__PROVIDED DATA__.
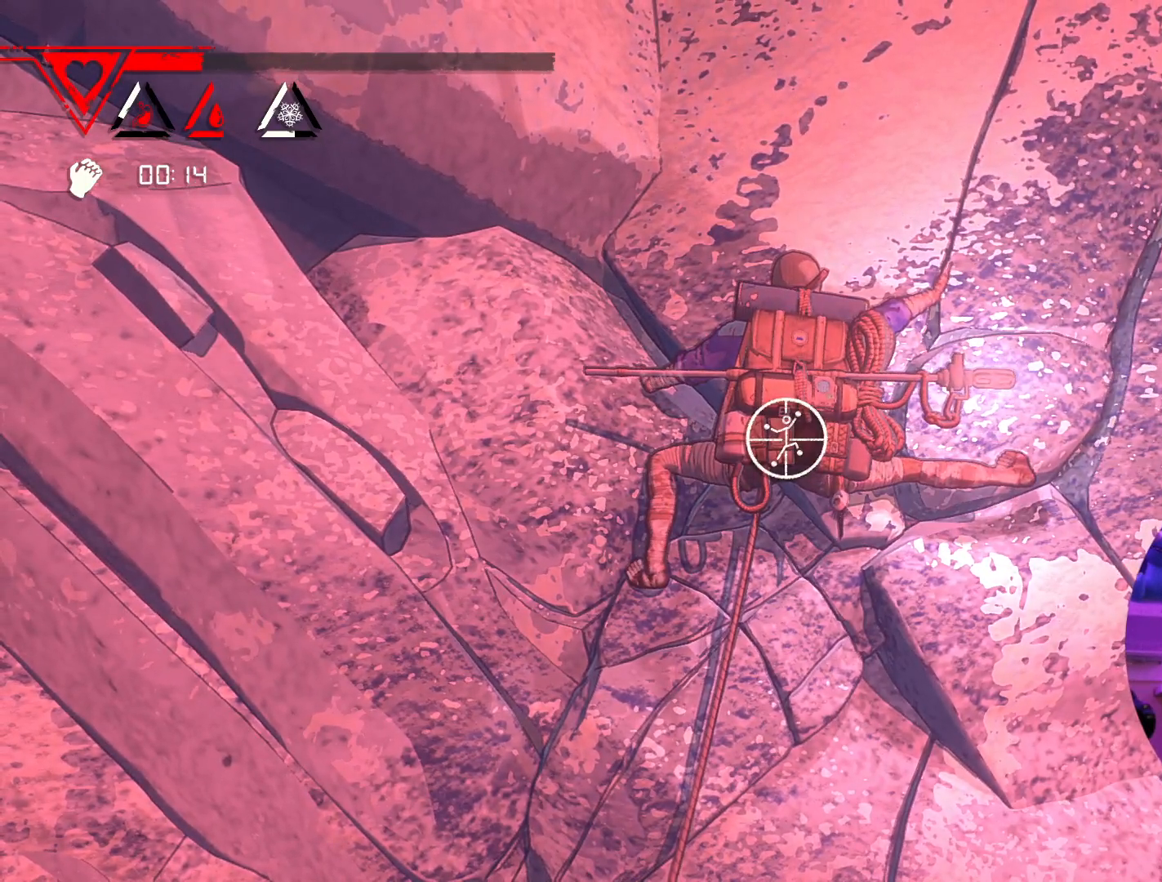
{"buttons": [], "left_stick": "center", "right_stick": "center", "events": [[217, "R1", "up"], [283, "left_stick", "down"], [367, "left_stick", "left"], [450, "left_stick", "center"]]}
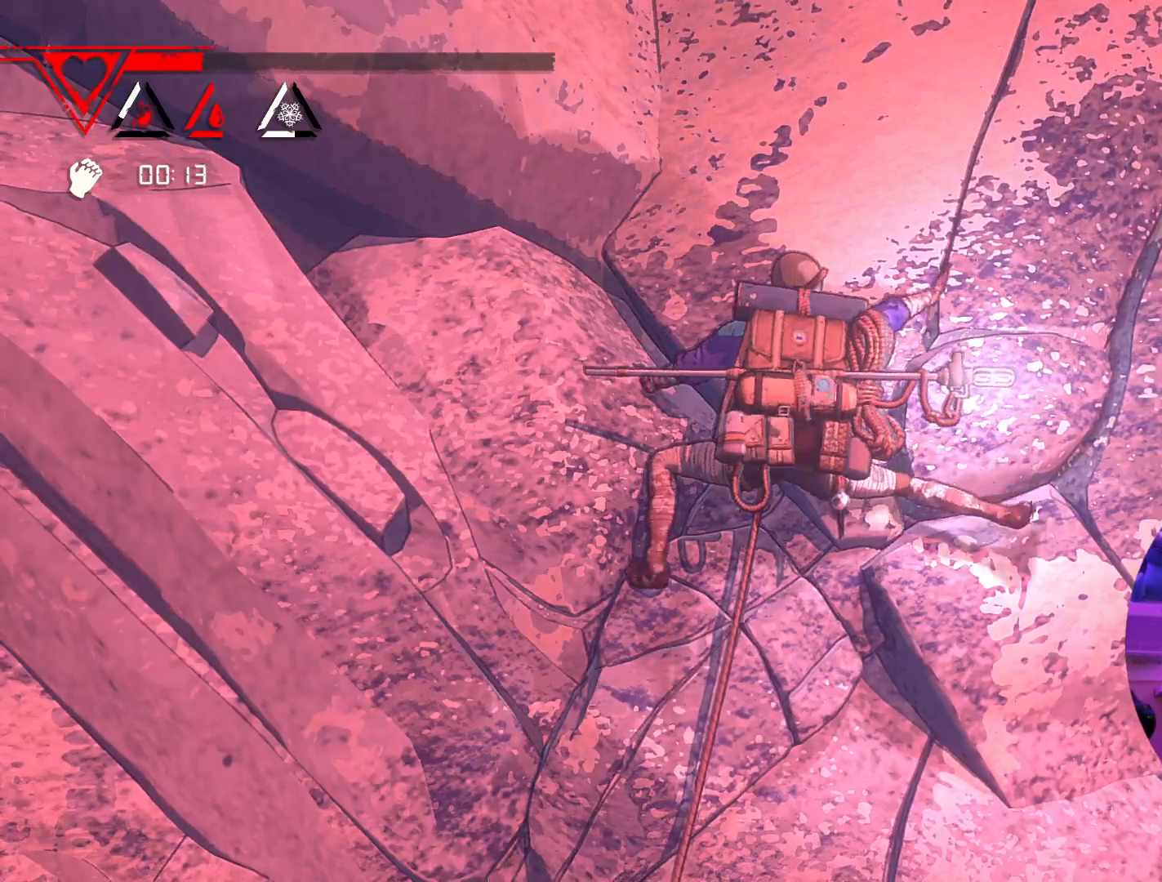
{"buttons": ["R1"], "left_stick": "center", "right_stick": "center", "events": [[183, "R1", "down"]]}
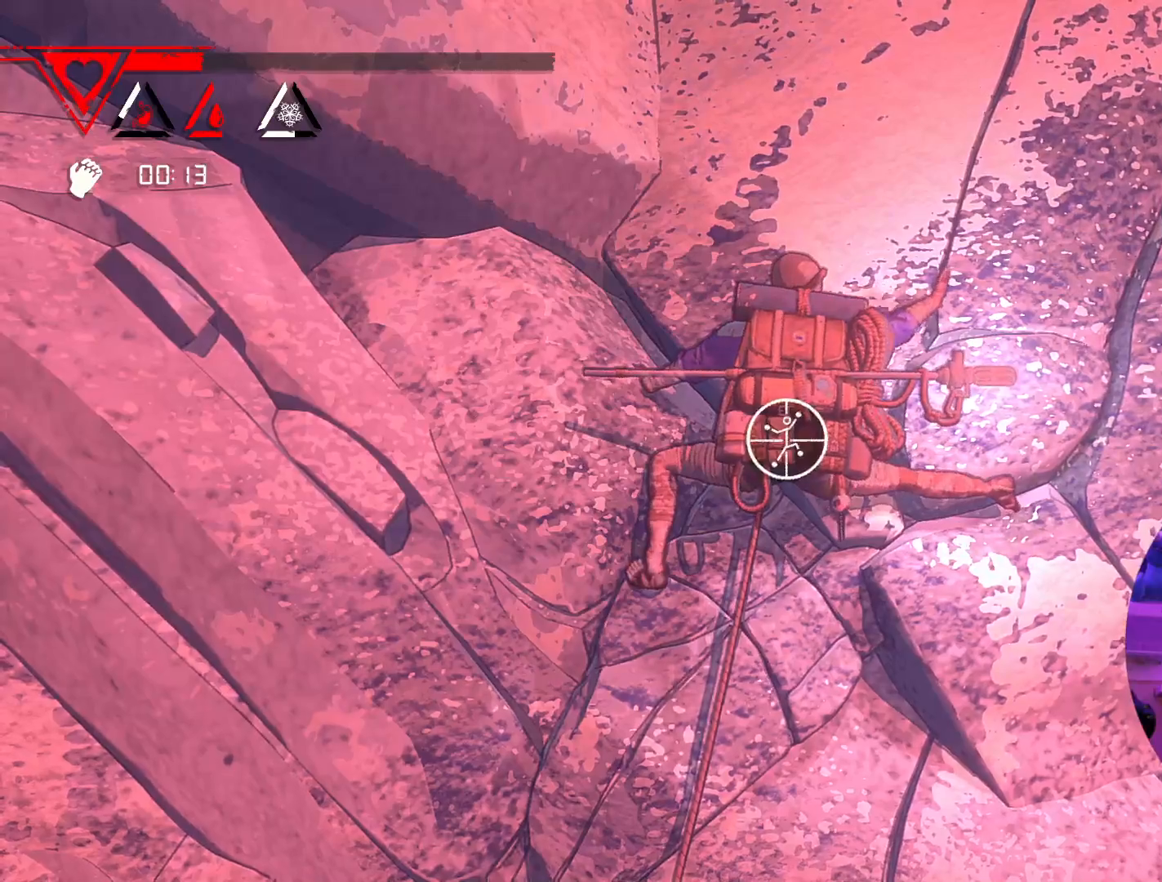
{"buttons": ["R1"], "left_stick": "center", "right_stick": "center", "events": []}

__ACTION ITEM__. Return the whole listing word for word. Pictures stay out of it.

__WRITTEN SOLUTION__.
{"buttons": [], "left_stick": "center", "right_stick": "center", "events": [[217, "R1", "up"], [283, "left_stick", "down"], [367, "left_stick", "left"], [450, "left_stick", "center"]]}
{"buttons": ["R1"], "left_stick": "center", "right_stick": "center", "events": [[183, "R1", "down"]]}
{"buttons": ["R1"], "left_stick": "center", "right_stick": "center", "events": []}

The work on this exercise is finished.